We’ve looked here at the micro-impact for everyday creators and the macro-impact regarding the continued environmental degradation that’s leading to terminal decline in our world. While NFTs can level the playing field and the accessibility of the design world, many may be concerned that lack of physicality means the environmental impact being overlooked. As noted by social media commentator J.R. Yusef, the fact that the NFT marketplace and cryptocurrency in general is largely cashless makes it more accessible (https://www.youtube.com/watch?v=Pv4mGrkLWDg). Historically, Black and brown consumers have been isolated and excluded from financial markets in big and small ways including unfair lending practices, job industry isolation, discriminatory housing, and the undermining of economic growth through the targeting of Black business districts for destruction, either officially (slum clearance) or unofficially (riots). In under-served communities, accessing the marketplace can be difficult to do on a large scale. That built-in exclusion needs to be addressed in order to create a more equitable digital economy.

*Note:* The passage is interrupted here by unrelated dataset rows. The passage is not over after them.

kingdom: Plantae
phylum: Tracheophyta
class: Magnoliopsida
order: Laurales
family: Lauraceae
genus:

With so much excitement and so many unknowns, those collectors who are interested but cautious may decide to dabble in digital and analog equally until they know more about how NFTs and their consequences will develop over the next few years. It seems that humans have been speculators since time immemorial. It stands to reason that cryptoart will not just remake design income but also that innovations in this branch of the economy will influence sales and purchases in unrelated industries such as real estate (https://www.coindesk.com/nft-sales-mean-digital-real-estate). Virtual properties are continually being built and maintained by real-life corporations with tangible benefits and losses. Goods and services are now being delivered to the physical addresses of consumers paying with cryptocurrency in online shops. Particularly in our post-COVID world, it can be more financially profitable to maintain a house whose roof never needs to be repaired or a virtual storefront which can be open twenty-four hours a day to anyone anywhere without staff always present. We’ll be watching.

 

 

Tash Moore is a bicoastal Detroit booster, social entrepreneur, and activist who is deeply passionate about promoting diversity & inclusion. She was a coordinator of the 2018 C& Critical Writing Workshop in Detroit.